Girls, Gore, and the Female Object

So I should really be reading Roman lyric poetry right now, but I decided to surf the interwebs a bit while eating my lunch, and now I must write a quick blog post. There's been a fair bit of buzz in circles both filmic and feminist about Jennifer's Body, a new horror film directed by Diablo Cody of Juno fame and written by the fabulous Karyn Kusama, best known for one of my favorite sports films, Girlfight. I can't decide whether I want to see the film or not. I'm leaning towards yes, though, (sorry, husband!), and Michelle Orange raises a few of the reasons why in her NYT article about the film. Before I go there, the trailer is here.

Orange mentions some great issues in the article, the first being the tenuous positions of women in horror films, both as viewers and as actors. I'm not a huge horror fan myself. I get scared very easily, so I usually can't handle the genre very well. have lots of female friends who are into it, though (Hi, Jess and Laurie!), and I'm a good enough feminist pop cultural critic to realize that there's a goldmine there in terms of gender analysis.
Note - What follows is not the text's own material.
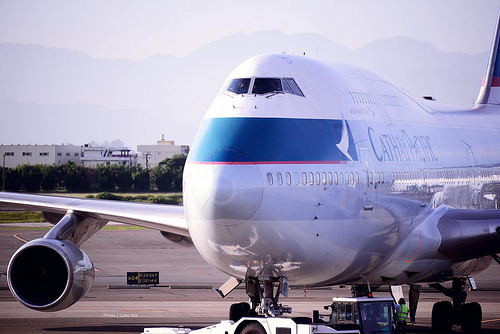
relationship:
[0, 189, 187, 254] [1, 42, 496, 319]
wing on aircraft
Though I've read Men, Women and Chainsaws, which Orange cites, I don't agree that the women who kill the killer are completely victorious, due to the fact that they are the objects of the camera's gaze. Our watching these films is, to some extent, about watching (and enjoying watching?) helpless women. Orange also throws in the buzzword "torture porn" to describe films of the Saw and Hostel ilk that seem to capitalize on audiences' desires to see beautiful women struggle. This is where Jennifer's Body comes in.
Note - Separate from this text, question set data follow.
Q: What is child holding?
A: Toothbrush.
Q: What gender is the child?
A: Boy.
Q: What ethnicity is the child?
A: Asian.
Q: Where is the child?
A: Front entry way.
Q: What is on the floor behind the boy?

As the trailer opens, it's all about the female object of the camera's gaze (I should note here the importance of casting Meagan Fox as Jennifer. She seems to be our culture's piece of meat du jour, so maybe this role is an ironic comment?). First, Jennifer is swimming naked toward the viewer, then she's walking down the hall at school, all while keeping the fourth wall broken. Then we're given a universal that hearkens back to the high school hierarchy: "There's one girl that every girl wants to be friends with and every guy would die for." The next few frames exhibit this maxim. Amanda Seyfried is Needy (Oh, I hope this is a diminutive and not her actual name, but I can't find concrete evidence to the contrary), the dorky girl (She has glasses, you guyz!) who wants desperately to be Jennifer's friend. Kyle Gallner is Colin Gray, the emo kid with a crush who literally dies for Jennifer, because, guess what, she's a DEMON. WHO EATS HORNY HIGH SCHOOL BOYS. The rest of the trailer is rife with silly high school sex cliches (a joke about lesbian sex at slumber parties, boyfriend stealing, Jennifer calling an equal opportunity murder "swing[ing] both ways"), but what intrigues me most is the part where Needy tries to tell Jennifer that what she's doing is wrong : "You're killing people!" Jennifer's response? "Noooo, I'm killing boys." This, to me, sets the film up as a seeming reversal of torture porn where men are unempowered objects of the camera's gaze. Now, I'm not at all a proponent of affecting change by merely reversing an existing binary. This film is definitely still problematic, but I think it's an interesting shift. How does killing the killer change if, instead of a woman killing a man (who has social and patriarchal power over her, not to mention physical strength, typically), the battle is between The Hot Girl and The Nerd Girl and therefore becomes one about appropriate femininity and the various ways that role is performed? Any thoughts?